By George Harvey
The declining costs of solar photovoltaics (PVs) and wind turbines have had effects on the entire energy market. These are clear in data from the Federal Energy Regulatory Commission. The FERC says that in the first quarter of 2016, 98.6% of all new utility-scale generating infrastructure installed in the United States was renewable. Wind power was the most important, taking 54% of the total, while solar power was second, at 39.9%. New natural gas infrastructure came to an astonishingly small 1.4%.
We should bear in mind that these figures are only for utility-scale infrastructure. Small scale PV installations typically make up 40% or more of solar capacity additions. If that is the case for the first quarter, then over half of new generating capacity for the period was solar.
Fossil fuel installations are increasingly giving way to renewable power. In the past few years, coal-burning electric generation has been in serious decline. In 2013, coal saw 1543 megawatts (MW) of new capacity added. This dropped to 166 MW in 2014, and only 3 MW in 2015. So far there has been none this year.
Cheerleaders for the natural gas industry have claimed credit for the decline in coal’s fortunes. They pointed to the fact that new natural gas infrastructure additions grew from 7378 MW in 2013 to 9424 MW in 2014. The growth has turned out to be unsustainable, however. There was a large decline to 5952 MW in 2015. And only 19 MW of new natural gas capacity went online in the first quarter of 2016.
The German state of Mecklenburg-Vorpommern
produces 130% of the electrical energy it needs
from renewable sources. Boris Schucht, the CEO
of 50Hertz, the grid operator dealing with that
renewable power, says the grid can be 70% made up
of solar and wind power without any need for storage.
To be honest, we can be sure that the first quarter will not be typical for 2016. The outlook for natural gas is that about 4,000 MW of natural gas will be installed over the summer, along with a 1,150-MW nuclear reactor, the first in the United States in over twenty years.
Nevertheless, despite any summer additions to natural gas capacity, the sun and wind are projected to outperform it handily. Government and industry sources project 4,000 MW to 5,000 MW for new solar capacity and 5,000 MW to 8,000 MW for new wind power.
The driving force behind this is partly a gradual reduction in the costs of new renewable generating capacity and the subsequent reduction in prices for power that capacity produces. It is partly that renewable capacity can be quickly and inexpensively set up. Since this is often done at the facilities that will consume the power, renewable energy reduces transmission line costs, and this further reduces electricity prices.
Computerized resource and load management has proven that solar and wind can be more reliable sources for producing energy on demand than thermal plants, including nuclear, coal, and natural gas.

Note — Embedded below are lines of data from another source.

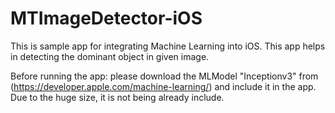 # MTImageDetector-iOS
This is sample app for integrating Machine Learning into iOS. This app helps in detecting the dominant object in given image.

Before running the app: please download the MLModel "Inceptionv3" from (https://developer.apple.com/machine-learning/) and include it in the app. Due to the huge size, it is not being already include.
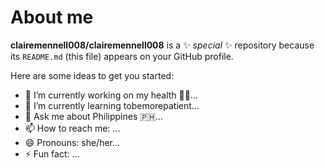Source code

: # About me


**clairemennell008/clairemennell008** is a ✨ _special_ ✨ repository because its `README.md` (this file) appears on your GitHub profile.

Here are some ideas to get you started:

- 🔭 I’m currently working on my health 💓💯...
- 🌱 I’m currently learning tobemorepatient...
- 💬 Ask me about Philippines 🇵🇭...
- 📫 How to reach me: ...
- 😄 Pronouns: she/her...
- ⚡ Fun fact: ...
  
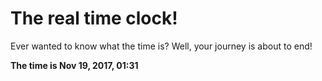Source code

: # The real time clock!

Ever wanted to know what the time is? Well, your journey is about to end!

**The time is Nov 19, 2017, 01:31**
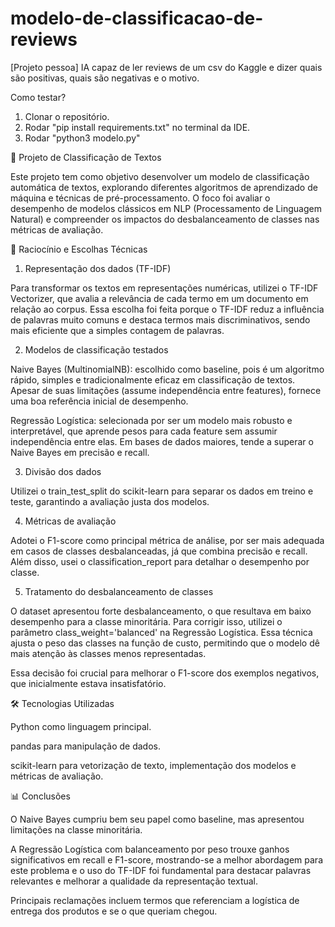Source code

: # modelo-de-classificacao-de-reviews
[Projeto pessoa] IA capaz de ler reviews de um csv do Kaggle e dizer quais são positivas, quais são negativas e o motivo.

Como testar? 

1. Clonar o repositório.
2. Rodar "pip install requirements.txt" no terminal da IDE.
3. Rodar "python3 modelo.py" 

📌 Projeto de Classificação de Textos

Este projeto tem como objetivo desenvolver um modelo de classificação automática de textos, explorando diferentes algoritmos de aprendizado de máquina e técnicas de pré-processamento. O foco foi avaliar o desempenho de modelos clássicos em NLP (Processamento de Linguagem Natural) e compreender os impactos do desbalanceamento de classes nas métricas de avaliação.

🚀 Raciocínio e Escolhas Técnicas
1. Representação dos dados (TF-IDF)

Para transformar os textos em representações numéricas, utilizei o TF-IDF Vectorizer, que avalia a relevância de cada termo em um documento em relação ao corpus. Essa escolha foi feita porque o TF-IDF reduz a influência de palavras muito comuns e destaca termos mais discriminativos, sendo mais eficiente que a simples contagem de palavras.

2. Modelos de classificação testados

Naive Bayes (MultinomialNB): escolhido como baseline, pois é um algoritmo rápido, simples e tradicionalmente eficaz em classificação de textos. Apesar de suas limitações (assume independência entre features), fornece uma boa referência inicial de desempenho.

Regressão Logística: selecionada por ser um modelo mais robusto e interpretável, que aprende pesos para cada feature sem assumir independência entre elas. Em bases de dados maiores, tende a superar o Naive Bayes em precisão e recall.

3. Divisão dos dados

Utilizei o train_test_split do scikit-learn para separar os dados em treino e teste, garantindo a avaliação justa dos modelos.

4. Métricas de avaliação

Adotei o F1-score como principal métrica de análise, por ser mais adequada em casos de classes desbalanceadas, já que combina precisão e recall. Além disso, usei o classification_report para detalhar o desempenho por classe.

5. Tratamento do desbalanceamento de classes

O dataset apresentou forte desbalanceamento, o que resultava em baixo desempenho para a classe minoritária. Para corrigir isso, utilizei o parâmetro class_weight='balanced' na Regressão Logística. Essa técnica ajusta o peso das classes na função de custo, permitindo que o modelo dê mais atenção às classes menos representadas.

Essa decisão foi crucial para melhorar o F1-score dos exemplos negativos, que inicialmente estava insatisfatório.

🛠️ Tecnologias Utilizadas

Python como linguagem principal.

pandas para manipulação de dados.

scikit-learn para vetorização de texto, implementação dos modelos e métricas de avaliação.

📊 Conclusões

O Naive Bayes cumpriu bem seu papel como baseline, mas apresentou limitações na classe minoritária.

A Regressão Logística com balanceamento por peso trouxe ganhos significativos em recall e F1-score, mostrando-se a melhor abordagem para este problema e o uso do TF-IDF foi fundamental para destacar palavras relevantes e melhorar a qualidade da representação textual.

Principais reclamações incluem termos que referenciam a logística de entrega dos produtos e se o que queriam chegou.
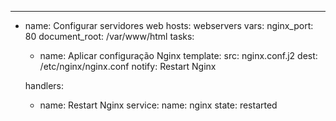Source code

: ---
- name: Configurar servidores web
  hosts: webservers
  vars:
    nginx_port: 80
    document_root: /var/www/html
  tasks:
    - name: Aplicar configuração Nginx
      template:
        src: nginx.conf.j2
        dest: /etc/nginx/nginx.conf
      notify: Restart Nginx

  handlers:
    - name: Restart Nginx
      service:
        name: nginx
        state: restarted

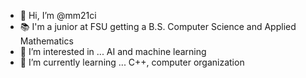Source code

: - 👋 Hi, I’m @mm21ci
- 📚 I'm a junior at FSU getting a B.S. Computer Science and Applied Mathematics
- 👀 I’m interested in ... AI and machine learning
- 🌱 I’m currently learning ... C++, computer organization
<!---
mm21ci/mm21ci is a ✨ special ✨ repository because its `README.md` (this file) appears on your GitHub profile.
You can click the Preview link to take a look at your changes.
--->
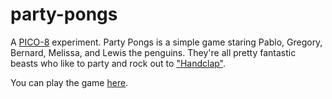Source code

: # party-pongs
A [PICO-8](http://www.lexaloffle.com/pico-8.php) experiment. Party Pongs is a simple game staring Pablo, Gregory, Bernard, Melissa, and Lewis the penguins. They're all pretty fantastic beasts who like to party and rock out to ["Handclap"](https://open.spotify.com/track/0y3fi7fknIXOxnkbUgzT3n).

You can play the game [here](http://jessemillar.github.io/party-pongs).
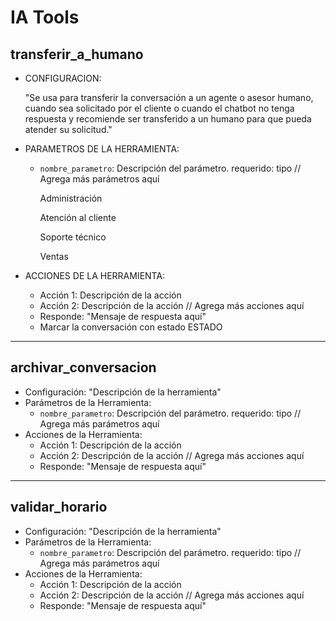 # IA Tools

## transferir_a_humano

- CONFIGURACION:

  "Se usa para transferir la conversación a un agente o asesor humano, cuando sea solicitado por el cliente o cuando el chatbot no tenga respuesta y recomiende ser transferido a un humano para que pueda atender su solicitud."

- PARAMETROS DE LA HERRAMIENTA:

  - `nombre_parametro`: Descripción del parámetro. requerido: tipo
  // Agrega más parámetros aquí

  

    Administración

    Atención al cliente

    Soporte técnico

    Ventas


- ACCIONES DE LA HERRAMIENTA:
  - Acción 1: Descripción de la acción
  - Acción 2: Descripción de la acción
  // Agrega más acciones aquí
  - Responde: "Mensaje de respuesta aquí"
  - Marcar la conversación con estado ESTADO

---

## archivar_conversacion

- Configuración: "Descripción de la herramienta"
- Parámetros de la Herramienta:
  - `nombre_parametro`: Descripción del parámetro. requerido: tipo
  // Agrega más parámetros aquí
- Acciones de la Herramienta:
  - Acción 1: Descripción de la acción
  - Acción 2: Descripción de la acción
  // Agrega más acciones aquí
  - Responde: "Mensaje de respuesta aquí"

---

## validar_horario

- Configuración: "Descripción de la herramienta"
- Parámetros de la Herramienta:
  - `nombre_parametro`: Descripción del parámetro. requerido: tipo
  // Agrega más parámetros aquí
- Acciones de la Herramienta:
  - Acción 1: Descripción de la acción
  - Acción 2: Descripción de la acción
  // Agrega más acciones aquí
  - Responde: "Mensaje de respuesta aquí"

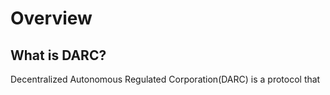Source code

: # Overview

## What is DARC?

Decentralized Autonomous Regulated Corporation(DARC) is a protocol that 
<!-- Auto-update: 2025-10-12T09:28:12.257829 -->
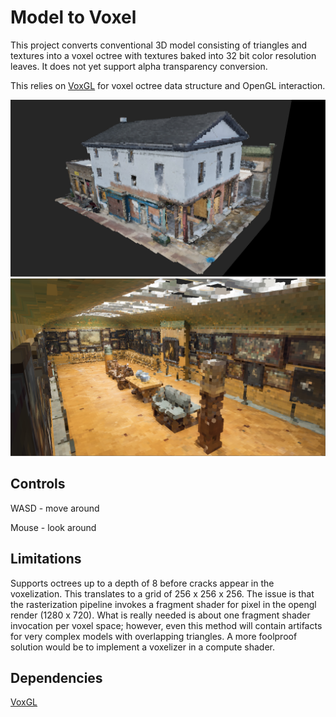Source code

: # Model to Voxel
This project converts conventional 3D model consisting of triangles and textures into a voxel octree with textures baked into 32 bit color resolution leaves. It does not yet support alpha transparency conversion.

This relies on [VoxGL](https://github.com/jfriedson/voxgl) for voxel octree data structure and OpenGL interaction.

![Screenshot of voxelized house](screenshots/house.png?raw=true)
![Screenshot of voxelized gallery](screenshots/gallery.png?raw=true)


## Controls
WASD - move around

Mouse - look around


## Limitations
Supports octrees up to a depth of 8 before cracks appear in the voxelization.  This translates to a grid of 256 x 256 x 256.  The issue is that the rasterization pipeline invokes a fragment shader for pixel in the opengl render (1280 x 720). What is really needed is about one fragment shader invocation per voxel space; however, even this method will contain artifacts for very complex models with overlapping triangles.  A more foolproof solution would be to implement a voxelizer in a compute shader.


## Dependencies
[VoxGL](https://github.com/jfriedson/voxgl)
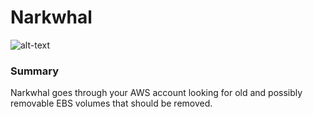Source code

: # Narkwhal

![alt-text](https://i.pinimg.com/originals/74/68/f1/7468f1d665e551fad8eac0c9f97977e3.jpg)

### Summary
Narkwhal goes through your AWS account looking for old and possibly removable EBS volumes that should be removed.

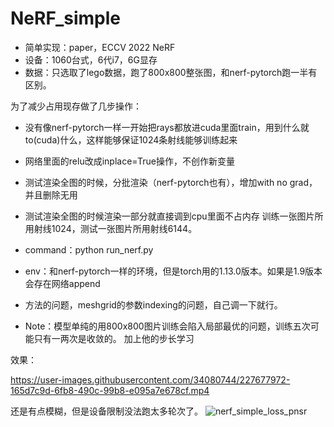 # NeRF_simple
* 简单实现：paper，ECCV 2022 NeRF
* 设备：1060台式，6代i7，6G显存
* 数据：只选取了lego数据，跑了800x800整张图，和nerf-pytorch跑一半有区别。

为了减少占用现存做了几步操作：
* 没有像nerf-pytorch一样一开始把rays都放进cuda里面train，用到什么就to(cuda)什么，这样能够保证1024条射线能够训练起来
* 网络里面的relu改成inplace=True操作，不创作新变量
* 测试渲染全图的时候，分批渲染（nerf-pytorch也有），增加with no grad，并且删除无用
* 测试渲染全图的时候渲染一部分就直接调到cpu里面不占内存
训练一张图片所用射线1024，测试一张图片所用射线6144。

* command：python run_nerf.py
* env：和nerf-pytorch一样的环境，但是torch用的1.13.0版本。如果是1.9版本会存在网络append
* 方法的问题，meshgrid的参数indexing的问题，自己调一下就行。
* Note：模型单纯的用800x800图片训练会陷入局部最优的问题，训练五次可能只有一两次是收敛的。
加上他的步长学习

效果：

https://user-images.githubusercontent.com/34080744/227677972-165d7c9d-6fb8-490c-99b8-e095a7e678cf.mp4

还是有点模糊，但是设备限制没法跑太多轮次了。
![nerf_simple_loss_pnsr](https://user-images.githubusercontent.com/34080744/227678042-040d5c10-3758-4a09-a964-a3043e0d531c.png)
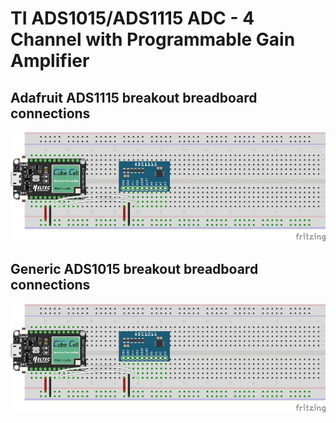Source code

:# TI ADS1015/ADS1115 ADC - 4 Channel with Programmable Gain Amplifier

## Adafruit ADS1115 breakout breadboard connections

![Adafruit ADS1115 on breadboard](ADS1115_bb.jpg)

## Generic ADS1015 breakout breadboard connections

![Generic ADS1015 on breadboard](ADS1015_bb.jpg)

That is true on a smart grid, even without storage. The costs of energy storage are in steep decline, enabling micro-grids with better security and resilience. And solar and wind power both share one highly competitive edge, which is that the fuel costs never increase.
The reduction in costs for solar and wind power is reflected in recent bids for power purchase agreements. In places where incentives and subsidies are small or non-existent the costs have become stunningly low. A recent power auction in Mexico produced prices of power that were below $40 per megawatt hour (MWh) for both solar and wind power, handily beating bids for natural gas capacity. In Dubai, one bid for a solar power purchase agreement covering 800 MW was below $30/MWh. In the United States, the incentives have an effect on the bids, but even combining them with the bid costs, the result is about $45.50/MWh for the average price of wind-generated electricity in 2014.
News of upcoming initiatives highlights the increased attractiveness of renewable power even more. MidAmerican, a subsidiary of Berkshire Hathaway, has announced plans to invest $3.6 billion in new wind farms in the Midwest, with a goal of producing 85% of its electricity from renewable sources by 2020. As impressive as this is, however, it is overshadowed by the long list of big businesses in the Renewable Energy Buyers Initiative. They are pushing to install 60,000 MW of their own new renewable capacity by 2025.